◆ **The task**
Write out the lines of every entry below word for word, leaving out the pictures.

◆ **Dataset**
- - -

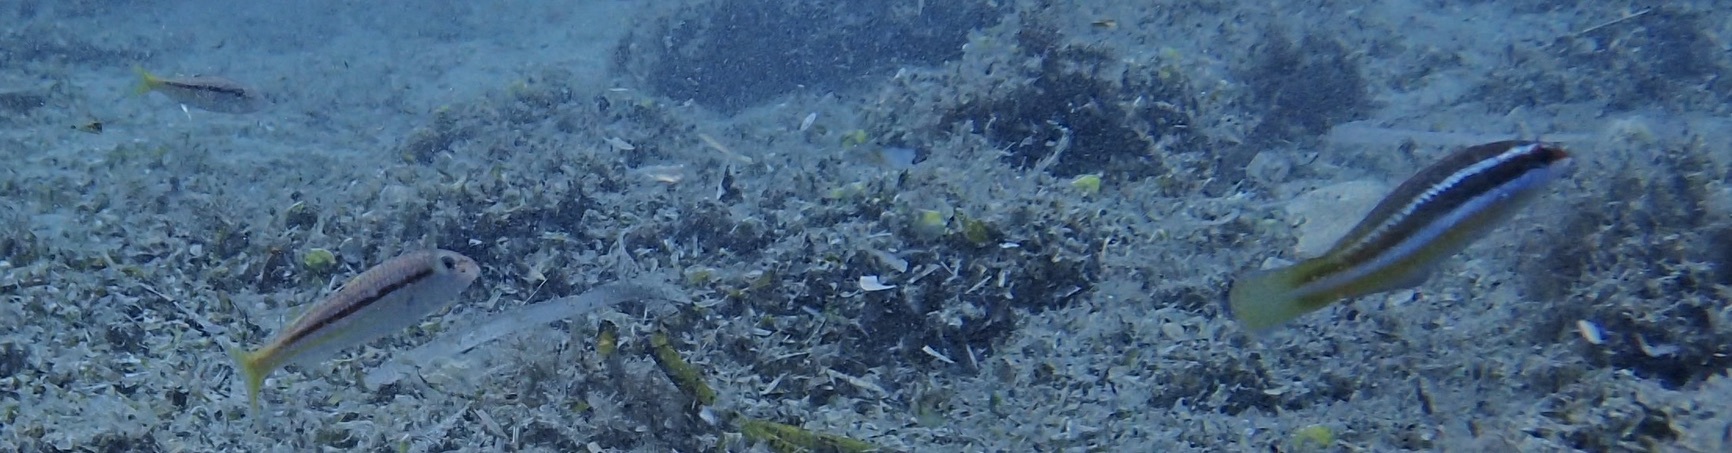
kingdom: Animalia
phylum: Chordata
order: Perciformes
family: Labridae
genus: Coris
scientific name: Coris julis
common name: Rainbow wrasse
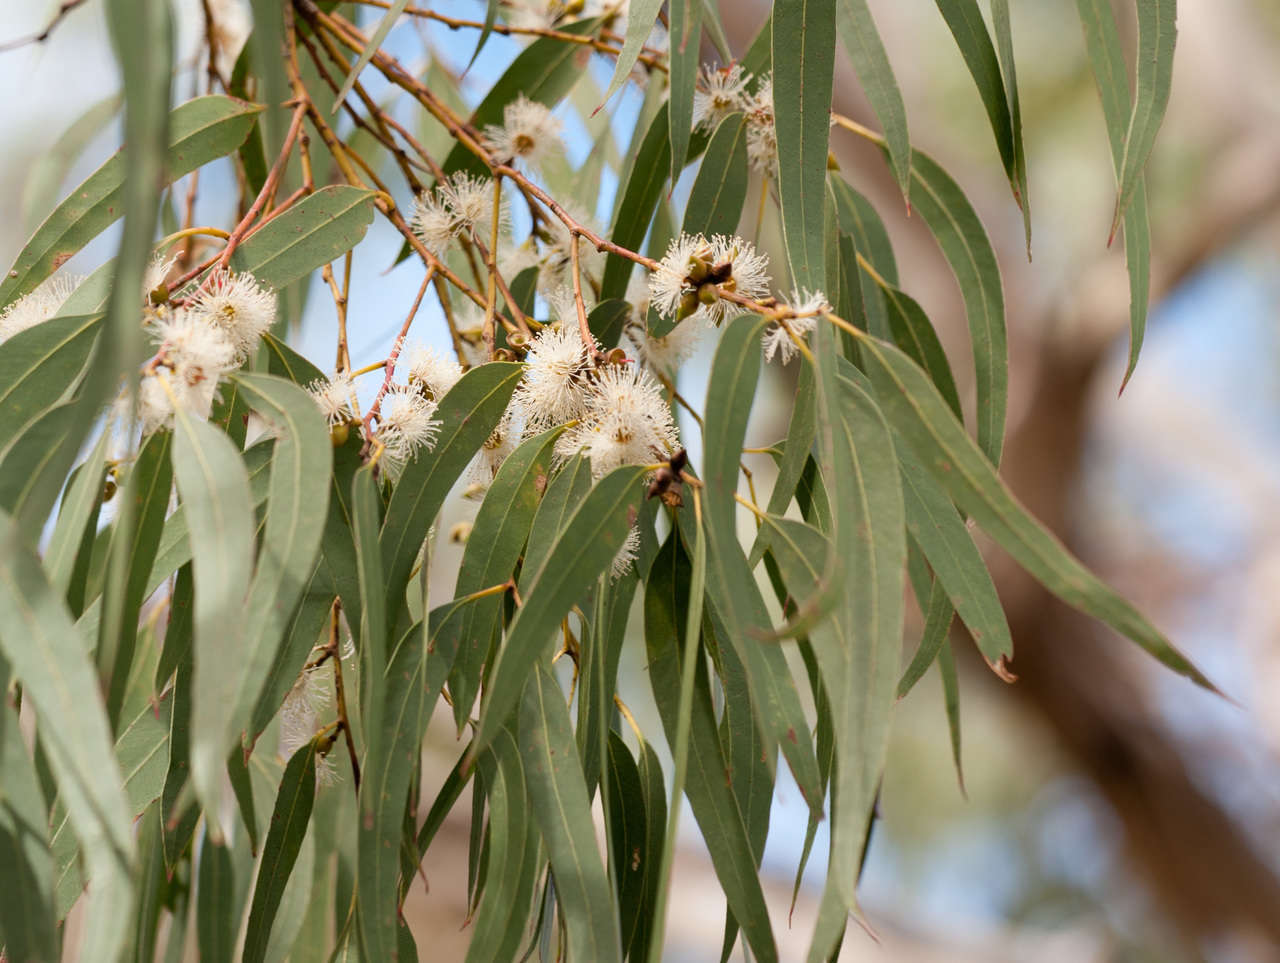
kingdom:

- - -

◆ **Task response**
kingdom: Animalia
phylum: Chordata
order: Perciformes
family: Labridae
genus: Coris
scientific name: Coris julis
common name: Rainbow wrasse
kingdom:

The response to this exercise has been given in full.